# Good news for whales - Japan's whaling ruled to be not for scientific reasons



## Warrigal (Mar 31, 2014)

Every southern Summer the Japanese whaling fleet comes down to the Antarctic region and slaughters hundreds of whales in a whale sanctuary "for scientific reasons". This is the loophole that has allowed them to get around the International Whaling Commission's ban on commercial whaling.

Our governments (plural) have never had the gumption to challenge the Japanese at sea but the Sea Shepherd organisation has sent ships to disrupt the hunt. The previous Labor government decided to take the Japanese to an international court, claiming that the whaling program was illegal because it was not conducted for scientific reasons.

It's been a long time coming but the court has ruled against Japan.

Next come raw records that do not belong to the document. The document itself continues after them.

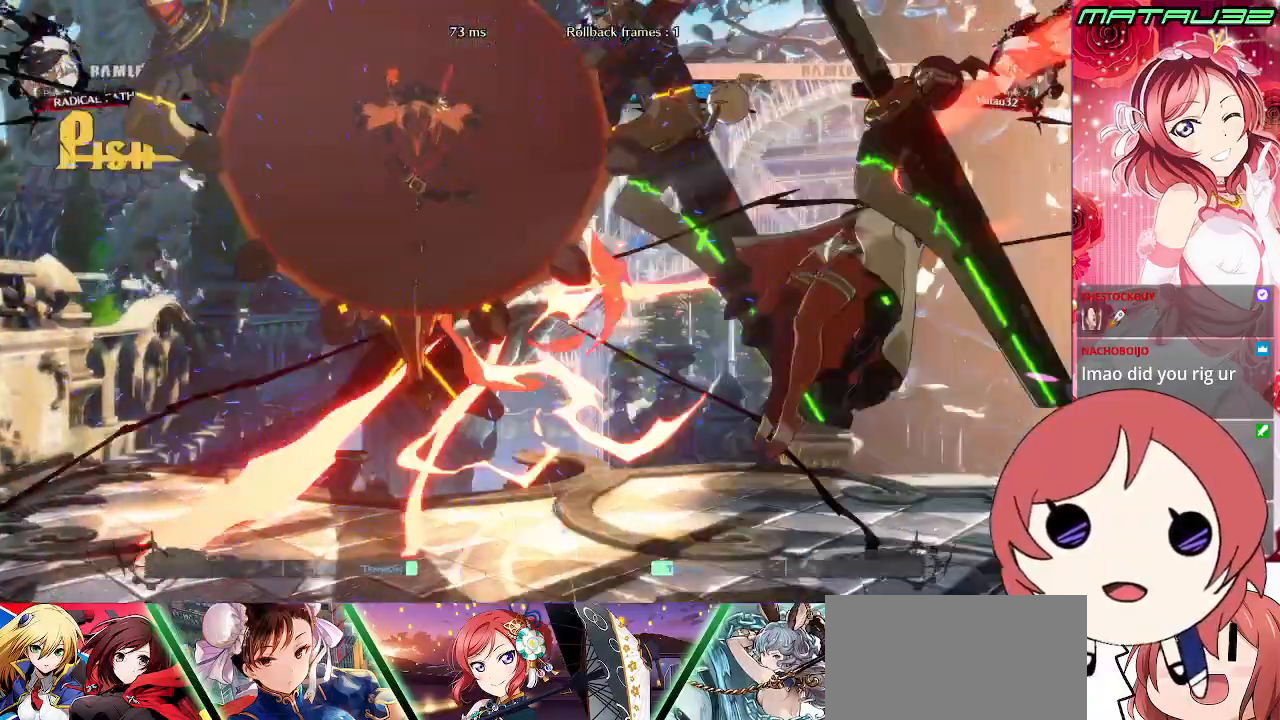
{"buttons": ["DPAD_RIGHT"], "events": [[67, "SQUARE", "down"], [100, "TRIANGLE", "down"], [117, "SQUARE", "up"], [200, "SQUARE", "down"], [217, "TRIANGLE", "up"], [233, "DPAD_DOWN", "down"], [283, "TRIANGLE", "down"], [300, "SQUARE", "up"], [333, "SQUARE", "down"], [417, "TRIANGLE", "up"], [500, "DPAD_DOWN", "up"], [500, "SQUARE", "up"]]}
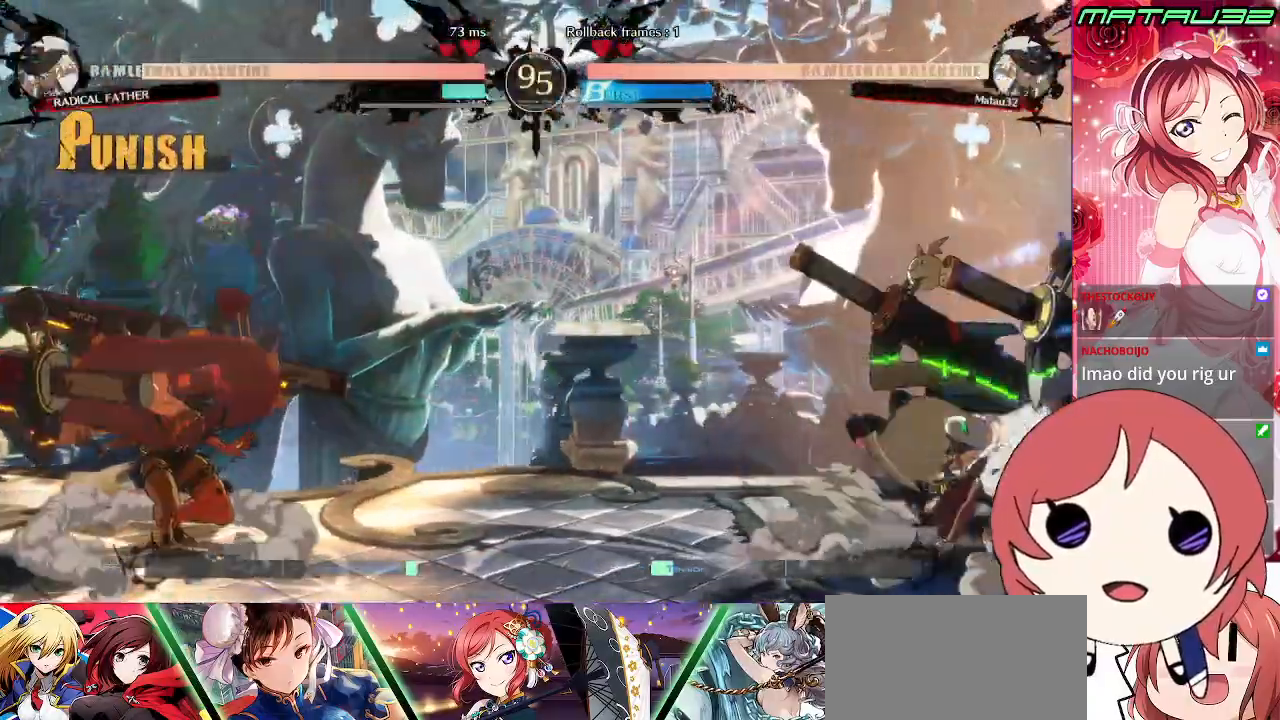
{"buttons": ["DPAD_RIGHT"], "events": [[33, "DPAD_RIGHT", "up"], [100, "DPAD_LEFT", "down"], [167, "DPAD_LEFT", "up"], [217, "DPAD_LEFT", "down"], [317, "DPAD_UP", "down"], [350, "DPAD_LEFT", "up"], [383, "DPAD_RIGHT", "down"], [417, "DPAD_UP", "up"]]}
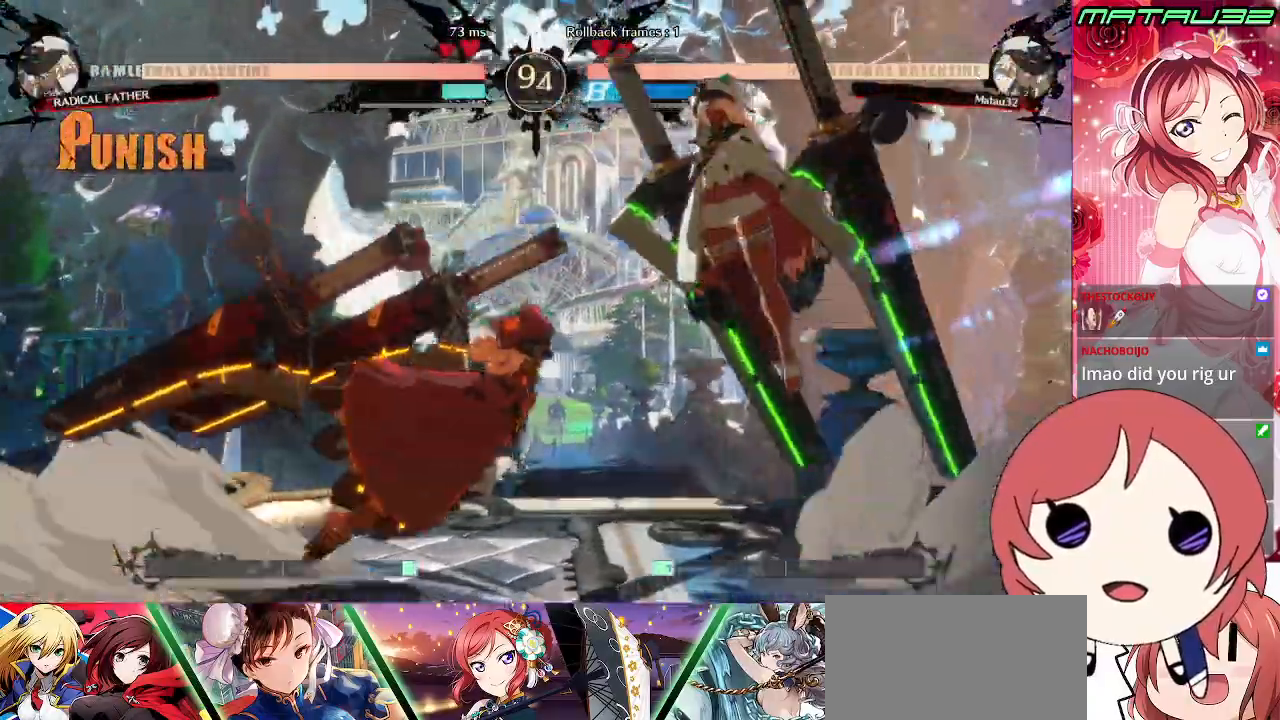
{"buttons": ["DPAD_RIGHT"], "events": [[17, "DPAD_UP", "down"], [100, "DPAD_UP", "up"]]}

> *FORMER environment minister Peter Garrett says he feels vindicated that the UN's top court has ruled that Japan's whaling hunt is not scientific and should cease immediately.				 				 *
> Four years ago Mr Garrett helped launch legal action against Japan in the International Court of Justice to try and put a stop to its controversial Antarctic whaling program.
> 
> It was the first time any country had used an international court to try to stop whaling.
> ...


Unfortunately, this might not save the whales. Japan may decide to leave the IWC and be no longer bound by the ban. They could resume commercial whaling on a grand scale. It all depends on how much odium from other countries they are prepared to wear.


----------



## Justme (Mar 31, 2014)

I am not sure what the difference is between whaling and fishing? If the whales the Japanese are catching are an endangered species then of course it should be banned. But if not, what is the problem?


----------



## Jillaroo (Mar 31, 2014)

_That's good news Warrigal , let's hope and pray they don't slaughter anymore of these beautiful creatures_


----------



## Warrigal (Mar 31, 2014)

It was because whales were being hunted to dangerously low levels, particularly the humpbacks, that the IWC countries agreed to the ban. Australia used to hunt whales before that decision as did many other countries. We stopped.

 It is also the reason the whale sanctuaries were set up in Antarctic waters. We have responsibility for the Southern Ocean sanctuary. Japan has no business hunting in a whale sanctuary but they have been pretending that they are doing it for the whales' benefit, not for the meat. 

 The Japanese don't even like whale meat anymore so they are feeding it to school children in an attempt to create a new market for the product.

 We love our whales and their migrations north and south are watched with interest by lots of people each year. In recent years their numbers have been recovering and we sometimes get whales and calves enter Sydney Harbour, much to the delight of everyone.


----------



## Judi.D (Mar 31, 2014)

That is great news.


----------



## Justme (Mar 31, 2014)

Warrigal said:


> It was because whales were being hunted to dangerously low levels, particularly the humpbacks, that the IWC countries agreed to the ban. Australia used to hunt whales before that decision as did many other countries. We stopped.
> 
> It is also the reason the whale sanctuaries were set up in Antarctic waters. We have responsibility for the Southern Ocean sanctuary. Japan has no business hunting in a whale sanctuary but they have been pretending that they are doing it for the whales' benefit, not for the meat.
> 
> ...



If they are endangered fair enough, otherwise they are just another meat source


----------



## Warrigal (Mar 31, 2014)

How is the cod fishery recovering in your neck of the woods?


----------



## SifuPhil (Mar 31, 2014)

Justme said:


> If they are endangered fair enough, otherwise they are just another meat source



That's what the cannibals say as well ...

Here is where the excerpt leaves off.